– То есть ты… Ты так же ощущал себя, когда я плакала каждый вечер в убитой квартире с моей маленькой комнатой? – спрашиваю я, преодолев боль в сердце и горле, отчего делаю большой глоток напитка, который не допила в кинотеатре.
Вижу, как Алекс становится немного поникшим. Его плечи опускаются, как и взгляд, который минуту назад вожделенно бегал по мне. Отгадала. Он так же не хочет вспоминать то время. Интересно, он помнит, как сильно у меня сушилась кожа на щеках от постоянных слез?
– Даже хуже, Венера, – говорит он, заглянув мне в глаза, отчего я почти застываю, по привычке перебирая ногами вслед за хранителем. Он так смотрит на меня – с ушедшей болью, огромной любовью и нежностью, что можешь испытывать, наверное, только к самым родным. Кажется, на меня не смотрела так даже мама, которая любит меня всем сердцем. – Тогда я был готов умереть вместе с тобой, потому что даже не мог помочь тебе. Не мог, потому что это был твой путь, который нужно было просто пройти – я знал это, но все равно не мог смотреть на тебя… На твои полные боли слезы – это было испытанием и для меня. Но теперь ты здесь и все хорошо. Это лучший исход, – заключает он, улыбнувшись. Вновь той самой теплой улыбкой, которая согревает самое холодное сердце.
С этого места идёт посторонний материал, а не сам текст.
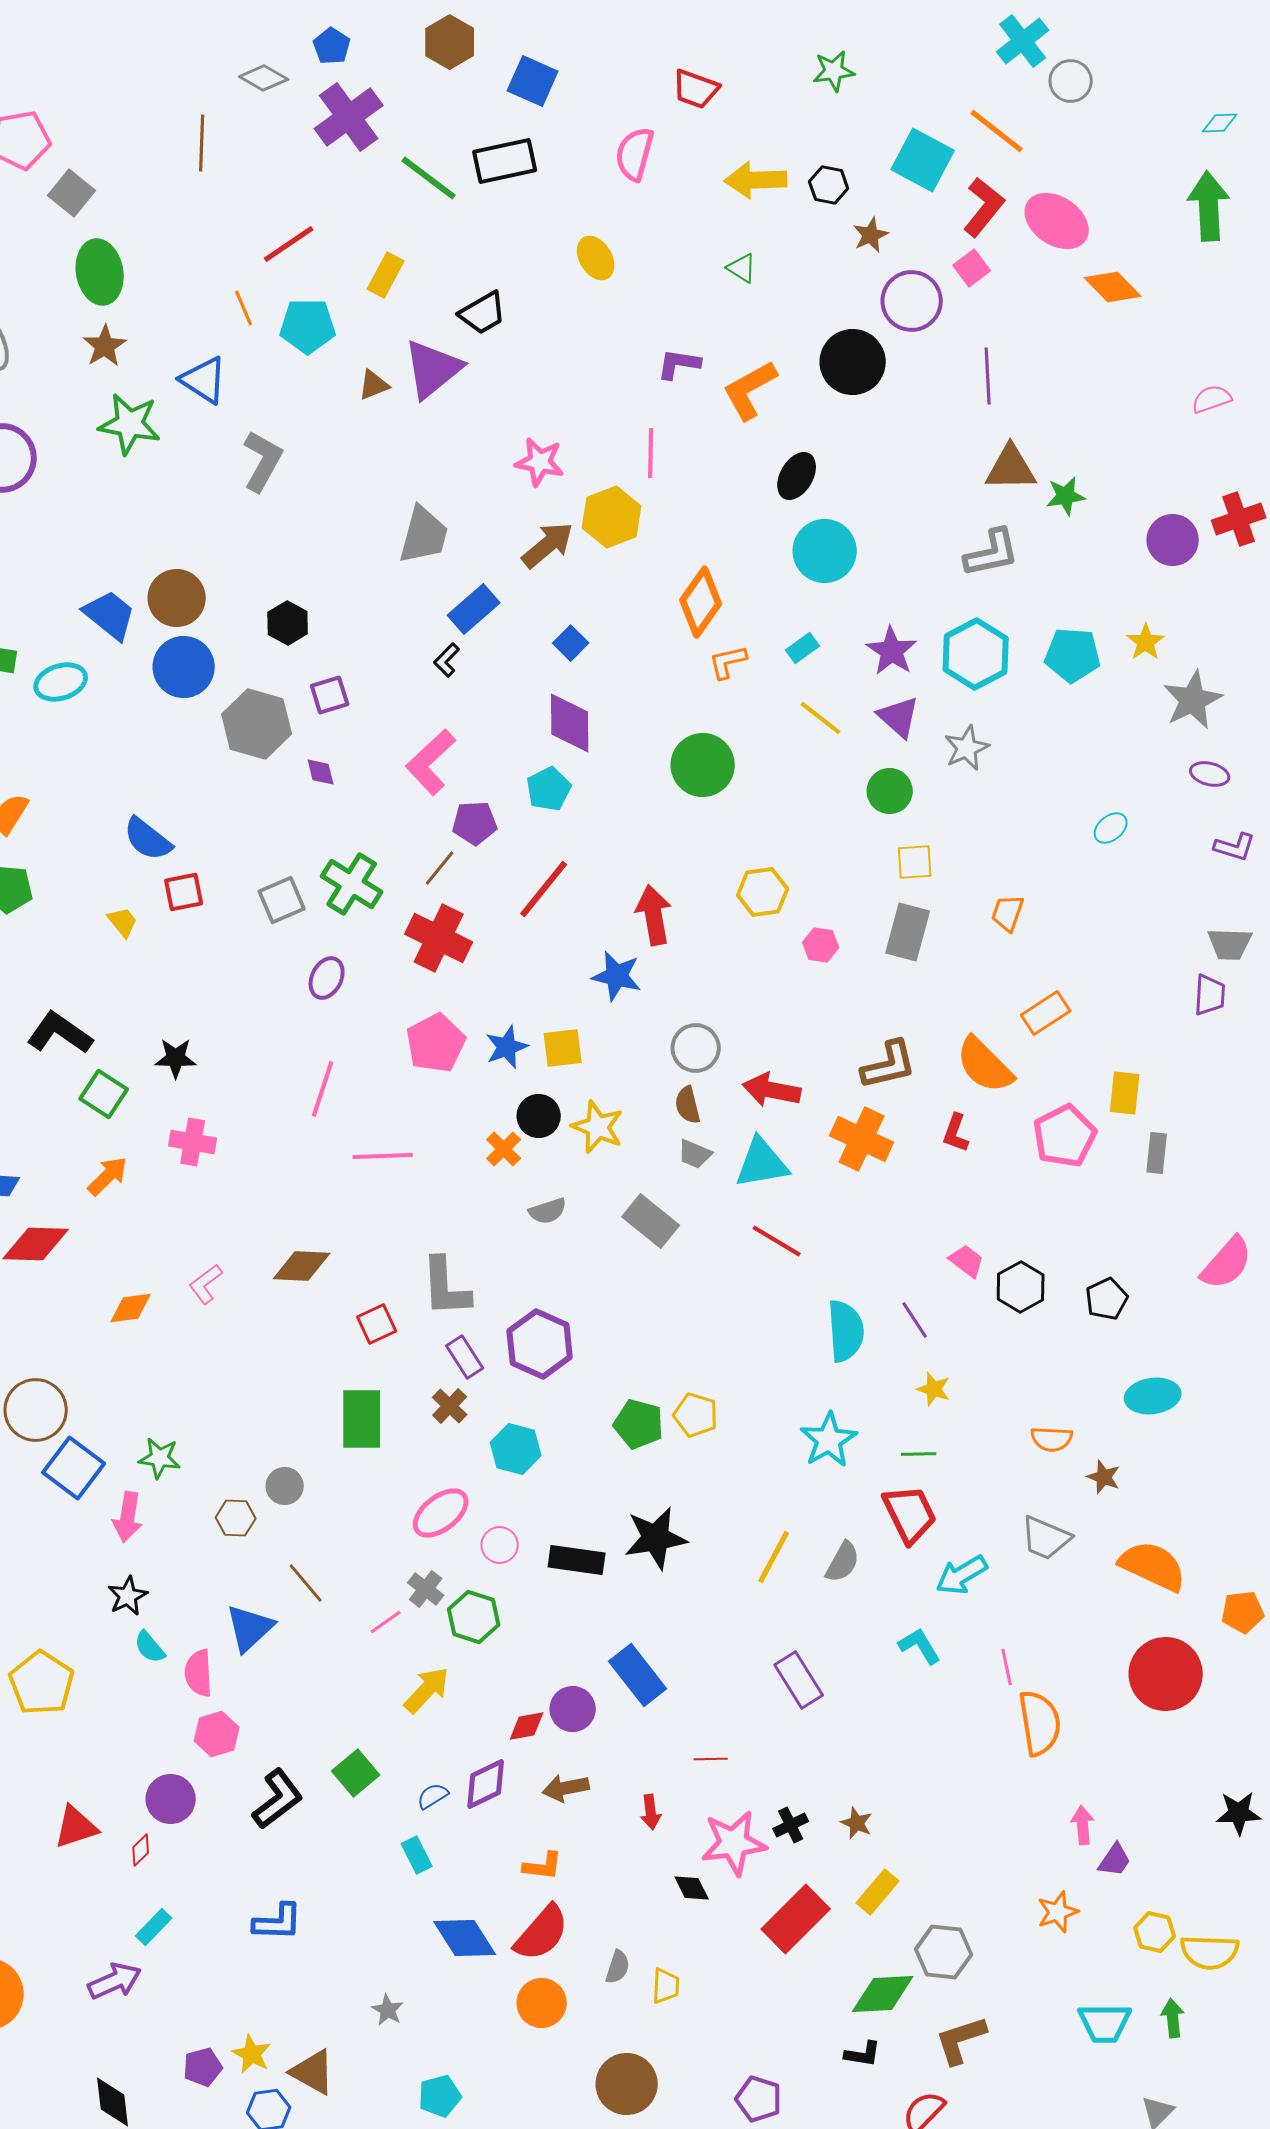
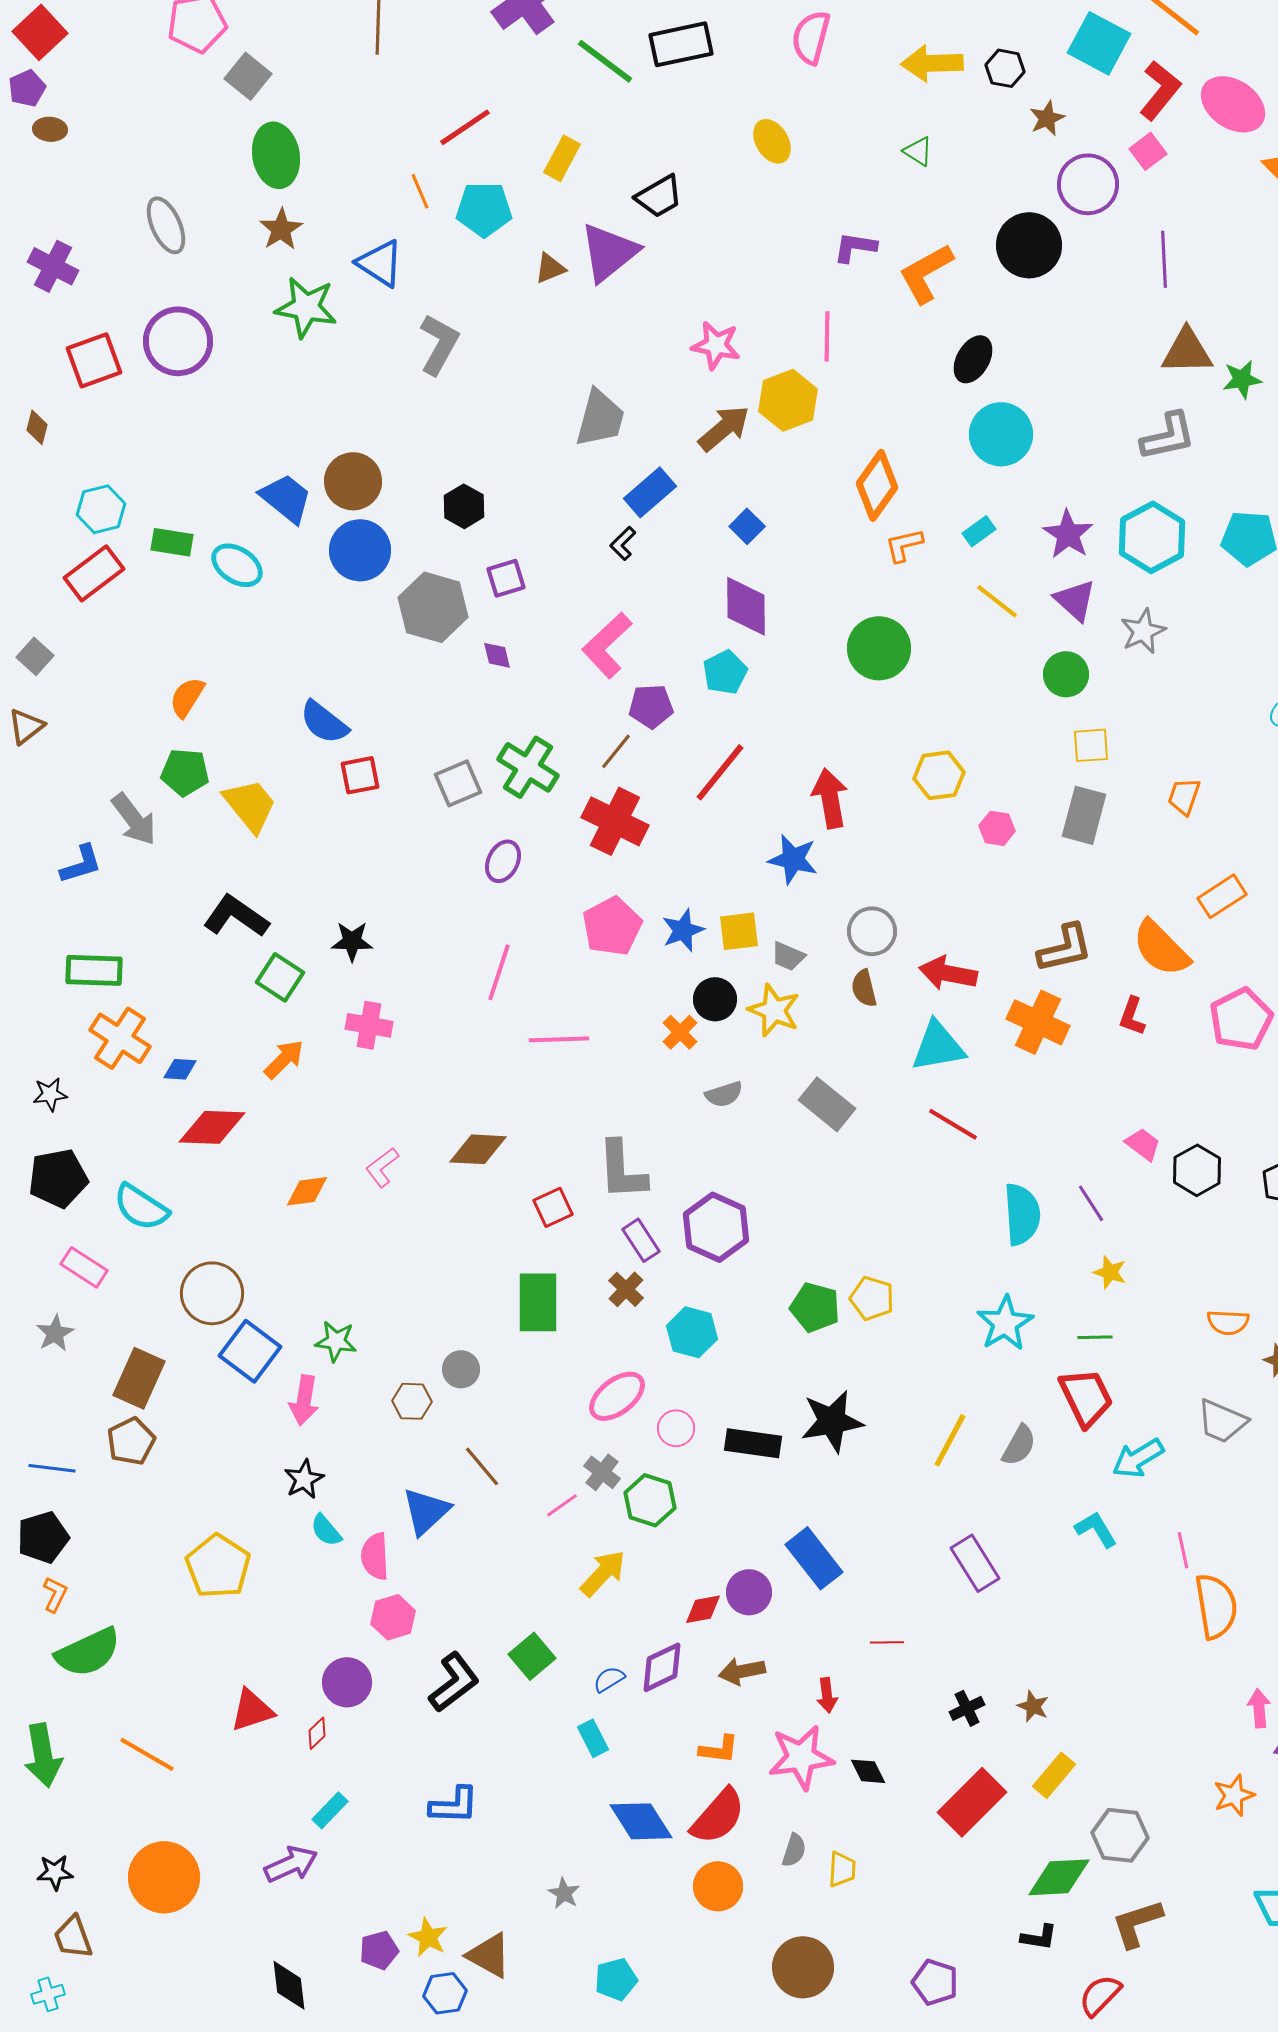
cyan ellipse: (61, 682) -> (237, 565), turned 51
yellow trapezoid: (123, 922) -> (250, 805), moved, size x1.8
gray trapezoid: (695, 1154) -> (788, 956), moved
pink star: (734, 1843) -> (801, 1757), moved

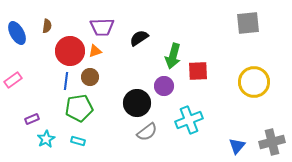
Я пытаюсь сдержать слезы. Слезы, которые так редко пускаю! Особенно от простых фраз, которые в устах Алекса становятся трогательной речью. Если бы я тогда знала, что за мной наблюдает мой Алекс, плакала бы еще сильней, чтобы он пришел. Сдался и пришел.
– И как ты только держался?.. Я бы на твоем месте забрала бы душу к себе.
– Я бы тоже так сделал, но прожив столько лет, изучая тебя – я знал, что если помешал бы тогда, то не было бы того, что есть у тебя сейчас. Нужно было просто время, которого у нас предостаточно.
– А казалось-то, что дальше – лишь пустота, – говорю я, натянув искреннюю улыбку освобождения и посмотрев наверх – прямо в небо, которому я молилась.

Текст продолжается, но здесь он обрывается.